The former Neanderthal Museum-Jean Bouyssonie at the place called Sourdoire, inaugurated in July 1996, with a reconstruction, directed by Jean-Louis Heim, of the skeleton of the man of La Chapelle-aux-Saints as it was discovered by the Bouyssonie brothers in 1908. Display cases and panels showcased the tools, environment and way of life of Neanderthals. The museum is closed in 2025.

The new Néandertal : l'Homme de La Chapelle aux Saints museum, next to the burial site, opened in July 2025, offering several scenographic (video mapping, audio-guide) and interactive rooms, to make the knowledge accessible starting from the 1908 discovery and the scientific advances around Neanderthals since then.

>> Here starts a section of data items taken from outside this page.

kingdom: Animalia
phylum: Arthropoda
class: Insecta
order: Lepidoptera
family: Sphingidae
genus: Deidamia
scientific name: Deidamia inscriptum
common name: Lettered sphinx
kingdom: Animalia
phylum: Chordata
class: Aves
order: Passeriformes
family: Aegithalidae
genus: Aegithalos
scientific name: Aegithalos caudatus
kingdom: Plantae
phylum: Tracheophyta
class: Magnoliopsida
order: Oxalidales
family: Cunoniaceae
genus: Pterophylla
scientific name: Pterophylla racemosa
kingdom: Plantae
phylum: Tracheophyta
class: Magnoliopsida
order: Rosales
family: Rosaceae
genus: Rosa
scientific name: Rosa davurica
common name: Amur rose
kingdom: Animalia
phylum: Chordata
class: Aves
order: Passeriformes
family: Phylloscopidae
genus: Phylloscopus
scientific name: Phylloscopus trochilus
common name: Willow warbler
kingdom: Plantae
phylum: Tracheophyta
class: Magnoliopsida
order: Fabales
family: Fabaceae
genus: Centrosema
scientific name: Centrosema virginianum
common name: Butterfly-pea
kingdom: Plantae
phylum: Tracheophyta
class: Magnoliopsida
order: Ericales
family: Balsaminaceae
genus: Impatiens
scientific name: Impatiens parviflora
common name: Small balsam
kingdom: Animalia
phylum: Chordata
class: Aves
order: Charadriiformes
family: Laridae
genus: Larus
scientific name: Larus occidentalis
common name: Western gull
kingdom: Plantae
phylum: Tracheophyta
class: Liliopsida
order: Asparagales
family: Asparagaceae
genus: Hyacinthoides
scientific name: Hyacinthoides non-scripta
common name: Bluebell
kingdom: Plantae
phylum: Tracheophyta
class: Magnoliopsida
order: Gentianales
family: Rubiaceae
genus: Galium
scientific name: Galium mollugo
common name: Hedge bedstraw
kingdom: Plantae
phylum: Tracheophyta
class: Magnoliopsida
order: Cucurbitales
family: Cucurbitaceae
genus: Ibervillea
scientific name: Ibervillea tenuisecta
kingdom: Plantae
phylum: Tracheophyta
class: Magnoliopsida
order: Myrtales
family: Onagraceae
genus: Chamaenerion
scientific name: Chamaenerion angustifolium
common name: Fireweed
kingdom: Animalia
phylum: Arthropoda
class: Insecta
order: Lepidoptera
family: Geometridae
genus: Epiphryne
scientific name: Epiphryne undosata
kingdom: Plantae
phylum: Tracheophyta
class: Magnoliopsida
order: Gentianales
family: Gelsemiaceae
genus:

It is located near the Bouffia Bonneval that has a footbridge to the burial site.

====L'église Saint-Namphaise====
The church of Saint-Namphaise, dedicated to a 9th century hermit from Quercy, dates from the twelfth century, and with an octagonal bell tower with three floors and a trefoil portal in the Limousin style. It has a polychrome wooden pieta from the 1600s and two gilded wooden statues on the altar, dedicated to Saints Peter and Paul. Coats of arms in the apse represent the Plas family of Curemonte and Lostanges.